**Task to complete**
Below this sentence is a listing; return exactly its lines from the one with "middle dip: (294, 255)" to the one with "ring tip: (460, 258)", both kept, and nothing more.
##### Supplied material #####
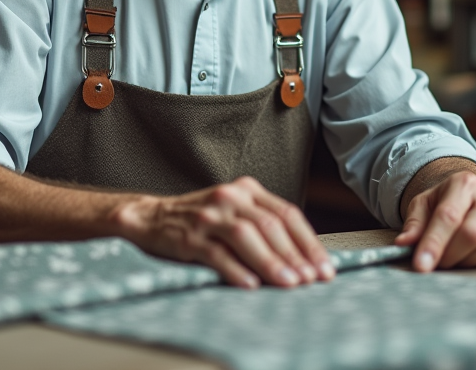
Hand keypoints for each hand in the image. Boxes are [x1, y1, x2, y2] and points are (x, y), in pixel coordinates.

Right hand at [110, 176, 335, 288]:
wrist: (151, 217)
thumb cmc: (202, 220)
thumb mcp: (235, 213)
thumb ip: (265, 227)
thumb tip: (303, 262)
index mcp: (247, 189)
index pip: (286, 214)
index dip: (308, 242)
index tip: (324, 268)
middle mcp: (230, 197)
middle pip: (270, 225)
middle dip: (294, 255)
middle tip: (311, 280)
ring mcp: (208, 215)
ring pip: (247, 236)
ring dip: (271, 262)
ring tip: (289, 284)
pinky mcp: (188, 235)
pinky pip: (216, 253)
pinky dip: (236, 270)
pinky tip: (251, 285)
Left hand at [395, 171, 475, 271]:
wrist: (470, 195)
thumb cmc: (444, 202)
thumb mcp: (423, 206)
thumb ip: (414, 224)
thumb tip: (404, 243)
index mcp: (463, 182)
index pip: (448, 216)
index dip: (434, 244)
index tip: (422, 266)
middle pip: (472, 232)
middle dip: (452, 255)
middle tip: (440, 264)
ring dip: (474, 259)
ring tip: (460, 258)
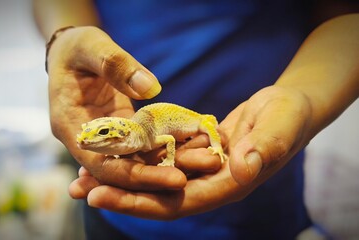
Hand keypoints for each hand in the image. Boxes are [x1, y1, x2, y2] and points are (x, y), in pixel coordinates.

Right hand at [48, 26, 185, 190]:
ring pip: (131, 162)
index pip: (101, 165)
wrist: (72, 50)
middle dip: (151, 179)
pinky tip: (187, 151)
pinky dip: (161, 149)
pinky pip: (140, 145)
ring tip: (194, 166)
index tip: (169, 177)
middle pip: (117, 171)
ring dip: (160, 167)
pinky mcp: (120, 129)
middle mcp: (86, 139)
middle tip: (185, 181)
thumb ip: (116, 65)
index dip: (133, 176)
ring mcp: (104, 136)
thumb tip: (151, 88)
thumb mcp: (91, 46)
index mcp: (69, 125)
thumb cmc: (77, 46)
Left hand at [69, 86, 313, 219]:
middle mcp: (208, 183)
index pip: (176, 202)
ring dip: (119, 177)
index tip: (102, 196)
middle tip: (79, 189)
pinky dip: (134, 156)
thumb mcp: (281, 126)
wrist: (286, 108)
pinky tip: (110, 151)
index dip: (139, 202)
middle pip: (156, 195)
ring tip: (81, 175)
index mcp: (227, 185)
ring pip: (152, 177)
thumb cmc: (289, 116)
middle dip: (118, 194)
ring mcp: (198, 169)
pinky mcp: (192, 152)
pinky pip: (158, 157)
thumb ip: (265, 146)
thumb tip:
#####
**Response**
middle dip: (294, 255)
middle tip: (311, 280)
ring mcp: (208, 215)
ring pip: (247, 236)
ring dip: (271, 262)
ring tip: (289, 284)
pinky mcp: (188, 235)
pinky pip: (216, 253)
pinky dip: (236, 270)
pinky tip: (251, 285)
Left hand at [395, 171, 475, 271]:
wrist: (470, 195)
thumb cmc: (444, 202)
thumb mcp: (423, 206)
thumb ip: (414, 224)
thumb tip: (404, 243)
index mcp: (463, 182)
index pip: (448, 216)
index dip: (434, 244)
index tip: (422, 266)
middle pip: (472, 232)
middle dip: (452, 255)
middle tip: (440, 264)
ring dip: (474, 259)
ring tip: (460, 258)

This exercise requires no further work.